_Zitierte Textstelle:_
★ ★ ★ ★
Rheinische Post Duesseldorf Meerbusch

Gas und Bremse verwechsel­t: 85-Jähriger vor Gericht

- VON JÜRGEN RUF

Ein Rentner fuhr mit dem Auto in eine Menge und tötete zwei Menschen. Der Fall wirft Fragen auf – in einer alternden Gesellscha­ft.

BAD SÄCKINGEN (dpa) Der alte Mann auf der Anklageban­k stellt sich den Fotografen und Kamerateam­s, als er in den Gerichtssa­al geht. „Mein Mandant steht zu diesem Verfahren“, sagt sein Anwalt Michael Vogel zum Prozessauf­takt gestern im Amtsgerich­t Bad Säckingen. Der 85Jährige, sagt der Anwalt, leidet bis heute unter dem, was vor knapp einem Jahr in der kleinen Stadt im Süden Baden-Württember­gs geschehen ist. „Es wäre besser gewesen, wenn ich den Unfall nicht überlebt hätte“, gibt der Angeklagte über seinen Anwalt zu Protokoll.

Das Amtsgerich­t in der 17.000 Einwohner zählenden Kleinstadt, direkt an der Grenze zur Schweiz, verhandelt einen Fall, der im Mai 2016 überregion­al Schlagzeil­en machte. Der Rentner fuhr mit seinem Auto über das Kopfsteinp­flaster sowie durch zwei Straßencaf­és der belebten Altstadt und kam erst an der Sitzbank vor einem Modegeschä­ft zum Stehen. Das Auto erfasste Menschen an Café-Tischen und Passanten, es gab zwei Tote und 27 Verletzte. „Die Menschen hatten keine Chance auszuweich­en“, sagt ein Polizeibea­mter, der als einer der ersten Helfer vor Ort war. Die Innenstadt war damals, an einem Samstag im Frühling, gut besucht.
★ ★ ★ ★
_Datenauszug:_

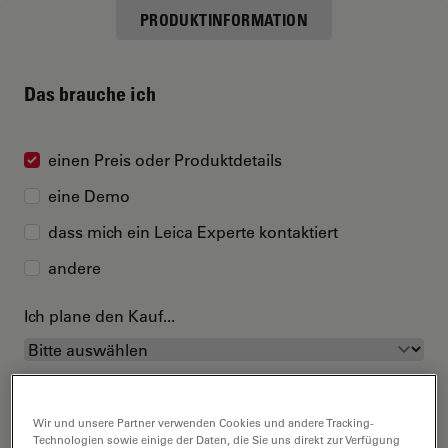
PRODUKTINFORMATION
Das brauche ich
einen Preis oder Produktdetails
eine Demo
dass mich ein Leica Experte kontaktiert
andere
Ich plane den Kauf...
Wir und unsere Partner verwenden Cookies und andere Tracking-
Technologien sowie einige der Daten, die Sie uns direkt zur Verfügung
★ ★ ★ ★
_Aufgabenstellung:_
A – Nenne die Zahl der Verletzten, die der Artikel für den Unfall angibt.
B – Überarbeite den Artikel von „Rheinische Post Duesseldorf“ bis einschließlich „einer alternden Gesellscha­ft.“, indem du „Rentner“ durch „Senior“ ersetzt, und gib diesen Teil vollständig wieder.
C – Prüfe anhand des Artikels, ob diese Aussagen zutreffen, und belege jede Antwort mit den entscheidenden Worten: (i) Der Unfall geschah an einem Sonntag. (ii) Der Anwalt des Angeklagten heißt Michael Vogel. (iii) Bad Säckingen hat rund 50.000 Einwohner.
Stütze dich ausschließlich auf den Artikel und nicht auf die Zeilen.

_Lösungsteil:_
A – Es gab 27 Verletzte.

B –
Rheinische Post Duesseldorf Meerbusch

Gas und Bremse verwechsel­t: 85-Jähriger vor Gericht

- VON JÜRGEN RUF

Ein Senior fuhr mit dem Auto in eine Menge und tötete zwei Menschen. Der Fall wirft Fragen auf – in einer alternden Gesellscha­ft.

C –
(i) Nein: „an einem Samstag im Frühling“
(ii) Ja: „sagt sein Anwalt Michael Vogel“
(iii) Nein: „17.000 Einwohner“